▶ Extract
1. A method for reducing the echo when transmitting voice in an telephone application, said telephone application comprises a speaker and a microphone, characterise in that a finit state machine affects said speaker and microphone to be on or off in dependance of characteristics of the signal from said microphone and characteristics of the signal to said speaker.
2. A method according to claim 1 where said telephone application comprises at least one VAD unit, one GSM encoder and one GSM decoder, characterised in that a first VAD flag of the signal from the microphone is passed to said finite state machine, that a first value representing the signal energi in the signal from the microphone is passed to said finite state machine, that a second VAD flag of the signal to the speaker is passed to said finite state machine, that a second value representing the energi in the signal to the speaker is passed to said finite state machine, that said finite state machine affects a first switch controlling the transmission of said signal from said microphone, that said finite state machine affects a second switch controlling the transmission of said second signal to said speaker in dependance of the values of said first VAD flag, said second VAD flag, said first value and said second value.

▶ Supplied material
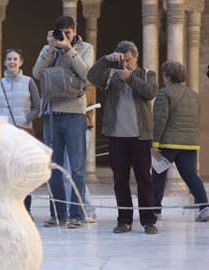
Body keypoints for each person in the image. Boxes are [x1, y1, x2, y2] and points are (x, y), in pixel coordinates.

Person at [87, 40, 159, 234]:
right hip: (116, 137)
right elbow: (91, 76)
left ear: (136, 57)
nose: (125, 65)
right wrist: (106, 60)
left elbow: (151, 92)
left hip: (140, 137)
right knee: (120, 180)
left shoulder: (146, 74)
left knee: (144, 179)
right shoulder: (111, 76)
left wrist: (130, 78)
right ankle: (124, 220)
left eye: (129, 60)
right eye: (122, 61)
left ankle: (149, 221)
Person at [32, 15, 94, 229]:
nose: (64, 36)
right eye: (61, 32)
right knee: (53, 168)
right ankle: (58, 215)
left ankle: (77, 215)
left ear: (75, 30)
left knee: (76, 168)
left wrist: (69, 48)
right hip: (50, 115)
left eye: (68, 32)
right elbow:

▶ Tasks to perform
(a) Repeat the echo-reduction claims between "1. A method" and "to said speaker.", inclusive, swapping "speaker" for "loudspeaker".
(b) In the echo-reduction claims, what does the first switch control?
The data above has no connection to the echo-reduction claims.

▶ Solution list
(a)
1. A method for reducing the echo when transmitting voice in an telephone application, said telephone application comprises a loudspeaker and a microphone, characterise in that a finit state machine affects said loudspeaker and microphone to be on or off in dependance of characteristics of the signal from said microphone and characteristics of the signal to said loudspeaker.

(b) The transmission of the signal from the microphone.